Respekt, Herr Kobr, mit Rauhnacht haben Sie selbst Donna Leon und Paolo Coelho auf der Bestsellerliste abgehängt.
Michael Kobr: Danke, aber Sie müssen auch meinem Freund Volker Klüpfel gratulieren, wir schreiben alle Krimis gemeinsam. Und wenn wir ehrlich sind, hatten wir schon auf die Bestsellerliste spekuliert, aber 250 000 verkaufte Bücher in vier Wochen – damit hat keiner von uns gerechnet.
Und jetzt klingelt ständig das Telefon?
So oft klingelt es gar nicht. Volker ist Redakteur bei der Augsburger
Allgemeinen, ich Realschullehrer in Memmingen, wir haben ganz normal gearbeitet in den letzten Wochen. Ein paar Journalisten haben angerufen, aber wirklich stressig wurde es nicht. »Deutschlehrer und Lokaljournalist vor Paolo Coelho« – das wäre doch eine grandiose Schlagzeile.
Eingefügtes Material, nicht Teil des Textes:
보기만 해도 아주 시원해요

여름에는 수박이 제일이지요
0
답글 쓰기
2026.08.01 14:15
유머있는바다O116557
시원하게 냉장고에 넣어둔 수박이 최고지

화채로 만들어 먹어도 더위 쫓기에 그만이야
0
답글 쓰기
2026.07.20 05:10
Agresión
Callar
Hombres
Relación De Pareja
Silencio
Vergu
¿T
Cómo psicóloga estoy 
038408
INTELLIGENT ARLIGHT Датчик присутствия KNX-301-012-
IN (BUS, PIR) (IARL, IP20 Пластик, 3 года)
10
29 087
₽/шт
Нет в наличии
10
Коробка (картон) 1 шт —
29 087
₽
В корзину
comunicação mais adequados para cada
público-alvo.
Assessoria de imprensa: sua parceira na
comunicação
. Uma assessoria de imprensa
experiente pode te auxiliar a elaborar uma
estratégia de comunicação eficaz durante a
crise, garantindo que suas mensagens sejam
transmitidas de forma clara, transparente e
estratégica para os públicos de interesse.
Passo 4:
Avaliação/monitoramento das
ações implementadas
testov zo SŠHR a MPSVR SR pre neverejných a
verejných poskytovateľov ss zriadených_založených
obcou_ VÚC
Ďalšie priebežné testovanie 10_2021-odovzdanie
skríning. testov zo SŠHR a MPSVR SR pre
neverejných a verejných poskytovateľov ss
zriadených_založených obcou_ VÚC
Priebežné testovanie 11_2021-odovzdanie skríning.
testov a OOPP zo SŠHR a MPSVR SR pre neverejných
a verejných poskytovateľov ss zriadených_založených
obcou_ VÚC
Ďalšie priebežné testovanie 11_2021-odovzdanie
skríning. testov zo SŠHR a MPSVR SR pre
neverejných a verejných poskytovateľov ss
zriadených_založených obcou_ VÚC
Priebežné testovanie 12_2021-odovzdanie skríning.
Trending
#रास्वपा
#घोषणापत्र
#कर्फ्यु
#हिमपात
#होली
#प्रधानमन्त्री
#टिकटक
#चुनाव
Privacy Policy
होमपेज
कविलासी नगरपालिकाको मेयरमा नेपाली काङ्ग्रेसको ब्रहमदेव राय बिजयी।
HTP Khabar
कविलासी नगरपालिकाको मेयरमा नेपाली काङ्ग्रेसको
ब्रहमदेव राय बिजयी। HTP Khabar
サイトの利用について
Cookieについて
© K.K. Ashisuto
Eigentlich schon, aber irgendwie bemerkt uns keiner. Wir sehen das
inzwischen als Markenzeichen, ein Hype wie um Charlotte Roche würde gar nicht zu uns passen. Wir leben im Allgäu, wir schreiben Krimis, aber die Feuilletonisten stehen nun mal auf andere Typen, das ist schon in Ordnng. Bei der Buchmesse hat uns kaum einer erkannt.
Haben andere Autoren gratuliert?
Kaum. Das scheint unter Schriftstellern nicht so üblich zu sein.
Wie sind Sie auf die Idee gekommen, gemeinsam Krimis zu schreiben?
Ich habe Literaturwissenschaften studiert, da hatte ich öfter ein bisschen Zeit übrig. Während des Examens kam mir die Idee zu unserem Kommissar Kluftinger. Er stand mir richtig vor Augen: ein Typ wie du und ich, bescheiden, schrullig, kleinbürgerlich, aber sympathisch und nicht dumm. Ich schrieb ein paar Seiten und schickte sie an Volker. Ein paar Monate später wurde er von einem Ein-Mann-Verlag aus Memmingen gefragt, ob er jemanden kennt, der Lust hat, sich an einem Regionalkrimi zu versuchen. Volker schlug mich vor und ich willigte ein. Unter einer Bedingung: Wir schreiben zusammen.
Heraus kam Ihr Debütkrimi Milchgeld.
Genau. Der Verleger ließ uns entscheiden: 1500 Euro pauschal auf die Hand oder Beteiligung an jedem verkauften Exemplar. Wir entschieden uns für die Beteiligung und lagen genau richtig. Milchgeld hat sich bis heute 600 000-mal verkauft.
Was sagen Ihre Schüler dazu?
Mit denen musste ich neulich ein ernstes Wörtchen reden. Die benahmen sich fast devot. Einmal hörte ich im Vorbeigehen, wie einer sagte: »Der Kobr, der ist jetzt steinreich.« Da habe ich der Klasse erklärt, dass ich ihr Lehrer bin, das auch bleiben möchte und der Rest nicht wichtig ist.
Sympathisch, aber gelogen: Mit zwei Millionen verkauften Büchern sind Sie reich.
Ich habe keinen Swimmingpool, keinen Hubschrauberlandeplatz, noch nicht mal einen Hubschrauber. Ich bin Schwabe, ich kaufe mir nichts, was ich nicht brauche. Klar, das Geld gibt mir Sicherheit und die Freiheit, etwas weniger zu arbeiten. Ich habe jetzt
einen Tag in der Woche frei, das genieße ich. Aber auf meine Schüler verzichten, das will ich nicht.
Rauhnacht ist der fünfte Krimi des Allgäuer Autorenduos Michael Kobr und Volker Klüpfel. Zuvor sind bereits Milchgeld, Erntedank, Seegrund und Laienspiel erschienen.